Our aim is to improve the standard of healthcare in Kenya, through research, workforce training and education of healthcare professionals. It is a flagship project for the Faculty and one that we hope will make an important difference to Kenyans
Olive Mugenda, Chairperson at KUTRRH, the site for the Centre of Excellence for Cancer Research, commented, “Oesophageal cancer is one of the leading causes of death due to cancer in Kenya, with the mortality rate exceeding 99%. We want to reverse this figure and high quality evidenced research will tell us how. It will provide the answers to one of our biggest health challenges, so we’re delighted that with Manchester we’ve secured a research grant to learn how to improve early diagnosis of the disease and therefore improve treatment.”
Susan Mochache, Principal Secretary to the Ministry of Health, Kenya says, “We have chosen to work with Manchester because they are the best at what they do, and they want to partner with us in seeking real world solutions to some of our biggest health challenges”.
“Manchester share our vision of healthcare in Kenya and understand how high quality evidenced research, the creation of a skilled workforce and improved technologies will improve cancer detection and treatment. Together we are committed to delivering this vision and making the discoveries that will benefit our global communities”.
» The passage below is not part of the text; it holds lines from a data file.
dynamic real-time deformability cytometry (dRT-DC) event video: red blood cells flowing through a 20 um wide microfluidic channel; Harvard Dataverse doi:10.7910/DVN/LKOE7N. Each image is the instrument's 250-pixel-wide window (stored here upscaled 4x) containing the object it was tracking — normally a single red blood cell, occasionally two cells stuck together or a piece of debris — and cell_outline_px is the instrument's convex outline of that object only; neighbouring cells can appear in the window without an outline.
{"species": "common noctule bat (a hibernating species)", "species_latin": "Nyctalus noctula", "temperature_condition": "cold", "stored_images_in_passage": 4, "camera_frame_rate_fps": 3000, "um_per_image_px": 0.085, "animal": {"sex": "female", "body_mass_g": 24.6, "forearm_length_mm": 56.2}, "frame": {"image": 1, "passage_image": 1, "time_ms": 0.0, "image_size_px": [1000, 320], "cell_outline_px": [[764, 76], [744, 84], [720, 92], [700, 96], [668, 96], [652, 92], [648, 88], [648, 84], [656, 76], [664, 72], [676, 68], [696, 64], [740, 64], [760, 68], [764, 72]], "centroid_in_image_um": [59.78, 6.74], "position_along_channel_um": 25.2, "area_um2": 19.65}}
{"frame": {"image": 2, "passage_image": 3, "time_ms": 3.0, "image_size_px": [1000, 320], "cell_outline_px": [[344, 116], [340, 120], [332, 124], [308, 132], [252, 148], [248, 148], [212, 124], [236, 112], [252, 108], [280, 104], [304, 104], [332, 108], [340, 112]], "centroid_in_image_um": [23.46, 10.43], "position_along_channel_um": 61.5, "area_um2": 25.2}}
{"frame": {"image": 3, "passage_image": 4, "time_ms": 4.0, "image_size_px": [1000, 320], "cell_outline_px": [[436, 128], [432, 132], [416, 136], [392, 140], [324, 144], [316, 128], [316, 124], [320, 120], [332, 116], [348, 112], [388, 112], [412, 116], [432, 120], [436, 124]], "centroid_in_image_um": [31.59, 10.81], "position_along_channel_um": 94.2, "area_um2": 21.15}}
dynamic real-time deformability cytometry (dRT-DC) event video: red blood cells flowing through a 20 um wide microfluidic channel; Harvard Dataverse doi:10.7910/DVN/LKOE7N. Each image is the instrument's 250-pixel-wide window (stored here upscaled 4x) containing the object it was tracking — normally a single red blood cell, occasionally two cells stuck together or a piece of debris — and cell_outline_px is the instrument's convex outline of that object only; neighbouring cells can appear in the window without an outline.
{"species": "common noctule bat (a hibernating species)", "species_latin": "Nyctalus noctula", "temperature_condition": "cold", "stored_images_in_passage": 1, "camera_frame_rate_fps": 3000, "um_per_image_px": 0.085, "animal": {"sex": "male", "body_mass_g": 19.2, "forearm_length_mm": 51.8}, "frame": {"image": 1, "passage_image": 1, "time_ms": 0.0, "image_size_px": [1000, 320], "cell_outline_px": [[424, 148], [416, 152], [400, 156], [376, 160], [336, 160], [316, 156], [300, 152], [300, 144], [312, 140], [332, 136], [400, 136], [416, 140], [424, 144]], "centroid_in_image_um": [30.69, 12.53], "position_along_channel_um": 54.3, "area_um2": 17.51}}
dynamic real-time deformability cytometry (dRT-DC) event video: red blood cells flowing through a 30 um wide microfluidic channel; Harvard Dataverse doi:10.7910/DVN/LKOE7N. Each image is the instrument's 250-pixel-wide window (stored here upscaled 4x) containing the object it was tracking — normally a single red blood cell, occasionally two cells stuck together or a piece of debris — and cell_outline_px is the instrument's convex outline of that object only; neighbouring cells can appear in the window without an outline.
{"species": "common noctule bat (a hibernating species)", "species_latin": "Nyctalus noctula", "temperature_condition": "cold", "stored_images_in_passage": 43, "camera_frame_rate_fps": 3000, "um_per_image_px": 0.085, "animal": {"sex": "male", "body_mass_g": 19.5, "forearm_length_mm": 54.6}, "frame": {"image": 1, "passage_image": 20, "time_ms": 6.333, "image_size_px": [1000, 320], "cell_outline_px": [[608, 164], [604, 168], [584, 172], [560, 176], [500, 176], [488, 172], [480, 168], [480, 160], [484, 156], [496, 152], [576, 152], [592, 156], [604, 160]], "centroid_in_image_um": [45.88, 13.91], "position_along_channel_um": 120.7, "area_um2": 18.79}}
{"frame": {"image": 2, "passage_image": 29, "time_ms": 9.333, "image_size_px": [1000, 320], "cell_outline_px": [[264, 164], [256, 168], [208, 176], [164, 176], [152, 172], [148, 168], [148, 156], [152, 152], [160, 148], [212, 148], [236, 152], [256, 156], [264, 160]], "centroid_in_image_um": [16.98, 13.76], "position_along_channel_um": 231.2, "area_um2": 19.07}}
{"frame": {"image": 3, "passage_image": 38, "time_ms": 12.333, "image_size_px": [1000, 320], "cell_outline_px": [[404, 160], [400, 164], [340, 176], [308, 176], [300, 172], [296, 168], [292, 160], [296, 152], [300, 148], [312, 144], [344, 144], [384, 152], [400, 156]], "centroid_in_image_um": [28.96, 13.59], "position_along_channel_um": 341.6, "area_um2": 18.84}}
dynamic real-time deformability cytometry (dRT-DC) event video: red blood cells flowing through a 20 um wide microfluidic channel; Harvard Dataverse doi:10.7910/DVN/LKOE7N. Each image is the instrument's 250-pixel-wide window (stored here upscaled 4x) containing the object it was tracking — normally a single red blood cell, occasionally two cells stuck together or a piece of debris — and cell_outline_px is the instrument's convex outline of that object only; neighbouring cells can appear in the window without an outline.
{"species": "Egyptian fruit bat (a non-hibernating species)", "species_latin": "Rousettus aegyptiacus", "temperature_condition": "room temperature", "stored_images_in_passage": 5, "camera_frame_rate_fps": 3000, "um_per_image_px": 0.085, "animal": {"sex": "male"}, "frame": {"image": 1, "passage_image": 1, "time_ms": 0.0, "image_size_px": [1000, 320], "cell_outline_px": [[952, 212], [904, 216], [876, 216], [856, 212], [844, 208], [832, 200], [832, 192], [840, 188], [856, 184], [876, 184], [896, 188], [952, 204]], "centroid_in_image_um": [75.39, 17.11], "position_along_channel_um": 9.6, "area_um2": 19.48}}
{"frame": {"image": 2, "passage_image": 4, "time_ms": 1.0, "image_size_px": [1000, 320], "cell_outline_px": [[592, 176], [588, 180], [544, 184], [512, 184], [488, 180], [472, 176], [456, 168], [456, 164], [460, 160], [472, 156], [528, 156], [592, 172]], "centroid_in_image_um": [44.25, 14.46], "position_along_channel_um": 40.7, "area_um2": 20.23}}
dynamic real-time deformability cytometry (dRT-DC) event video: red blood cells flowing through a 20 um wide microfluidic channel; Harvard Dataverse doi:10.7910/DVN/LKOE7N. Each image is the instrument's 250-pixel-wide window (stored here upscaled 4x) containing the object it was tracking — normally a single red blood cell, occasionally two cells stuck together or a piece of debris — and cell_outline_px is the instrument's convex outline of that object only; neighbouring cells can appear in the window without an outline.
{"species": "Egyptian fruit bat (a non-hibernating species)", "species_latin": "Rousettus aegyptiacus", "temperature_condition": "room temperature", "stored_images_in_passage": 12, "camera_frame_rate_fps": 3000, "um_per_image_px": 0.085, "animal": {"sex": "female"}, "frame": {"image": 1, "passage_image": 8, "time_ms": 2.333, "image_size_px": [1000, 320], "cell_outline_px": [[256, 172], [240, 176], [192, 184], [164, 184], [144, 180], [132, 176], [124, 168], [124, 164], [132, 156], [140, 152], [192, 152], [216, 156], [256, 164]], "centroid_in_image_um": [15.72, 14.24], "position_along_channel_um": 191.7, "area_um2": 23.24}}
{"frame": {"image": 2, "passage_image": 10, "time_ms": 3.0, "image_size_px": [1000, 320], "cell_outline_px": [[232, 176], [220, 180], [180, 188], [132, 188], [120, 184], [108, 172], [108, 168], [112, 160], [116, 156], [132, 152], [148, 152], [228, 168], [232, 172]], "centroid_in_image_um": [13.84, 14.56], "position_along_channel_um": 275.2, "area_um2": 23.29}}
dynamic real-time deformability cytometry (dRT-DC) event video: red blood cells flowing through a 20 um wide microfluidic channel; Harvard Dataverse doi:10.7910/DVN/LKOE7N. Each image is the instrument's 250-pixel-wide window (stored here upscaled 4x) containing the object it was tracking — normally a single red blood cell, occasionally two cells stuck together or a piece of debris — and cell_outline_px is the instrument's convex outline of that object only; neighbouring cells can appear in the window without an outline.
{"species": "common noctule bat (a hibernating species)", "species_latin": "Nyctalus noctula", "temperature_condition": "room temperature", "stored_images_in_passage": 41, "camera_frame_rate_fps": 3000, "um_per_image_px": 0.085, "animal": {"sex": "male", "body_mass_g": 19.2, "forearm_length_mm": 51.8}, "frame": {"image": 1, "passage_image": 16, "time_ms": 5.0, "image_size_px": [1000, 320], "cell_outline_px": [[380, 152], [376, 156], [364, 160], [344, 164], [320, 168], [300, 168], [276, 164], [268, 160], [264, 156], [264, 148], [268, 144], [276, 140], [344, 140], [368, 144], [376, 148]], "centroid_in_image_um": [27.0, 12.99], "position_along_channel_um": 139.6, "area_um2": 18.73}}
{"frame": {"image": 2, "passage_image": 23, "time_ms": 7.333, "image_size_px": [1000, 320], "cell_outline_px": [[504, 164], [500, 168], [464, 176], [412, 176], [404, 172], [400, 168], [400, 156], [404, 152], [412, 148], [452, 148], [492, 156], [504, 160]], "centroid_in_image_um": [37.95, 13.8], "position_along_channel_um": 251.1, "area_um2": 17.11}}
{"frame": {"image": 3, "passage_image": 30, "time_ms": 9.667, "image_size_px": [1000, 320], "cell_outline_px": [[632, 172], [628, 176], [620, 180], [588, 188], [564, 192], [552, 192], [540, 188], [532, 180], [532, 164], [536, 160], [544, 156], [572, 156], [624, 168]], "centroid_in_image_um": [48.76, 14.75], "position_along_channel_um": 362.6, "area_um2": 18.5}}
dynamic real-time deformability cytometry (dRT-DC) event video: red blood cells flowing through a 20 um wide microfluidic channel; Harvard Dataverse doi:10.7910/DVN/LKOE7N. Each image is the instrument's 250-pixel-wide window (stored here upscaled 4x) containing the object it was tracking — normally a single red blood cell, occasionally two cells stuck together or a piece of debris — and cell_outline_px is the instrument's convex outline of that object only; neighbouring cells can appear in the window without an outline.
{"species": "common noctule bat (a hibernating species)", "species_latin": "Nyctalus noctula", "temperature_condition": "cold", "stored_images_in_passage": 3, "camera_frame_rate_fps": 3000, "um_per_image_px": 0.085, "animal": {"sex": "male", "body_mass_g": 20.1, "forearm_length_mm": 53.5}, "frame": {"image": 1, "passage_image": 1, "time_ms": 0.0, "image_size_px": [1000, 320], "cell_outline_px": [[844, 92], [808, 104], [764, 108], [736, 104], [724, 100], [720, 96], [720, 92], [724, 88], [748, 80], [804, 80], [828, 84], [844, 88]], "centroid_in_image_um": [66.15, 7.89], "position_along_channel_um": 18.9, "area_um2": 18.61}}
HE James Ongwae, Governor of Kisii County commented, “The teaching and learning that will take place in the new Healthcare Education & Training Hub we are co-developing, will see us train a new generation of healthcare professionals. This will enable us to address the rising incidence of non-communicable diseases. This flexible multi-professional workforce will increase treatment capacity, meaning more Kenyans will be able to stay in Kenya for their cancer treatment, allowing us to develop our own health system rather than Kenya supporting health systems in other countries”.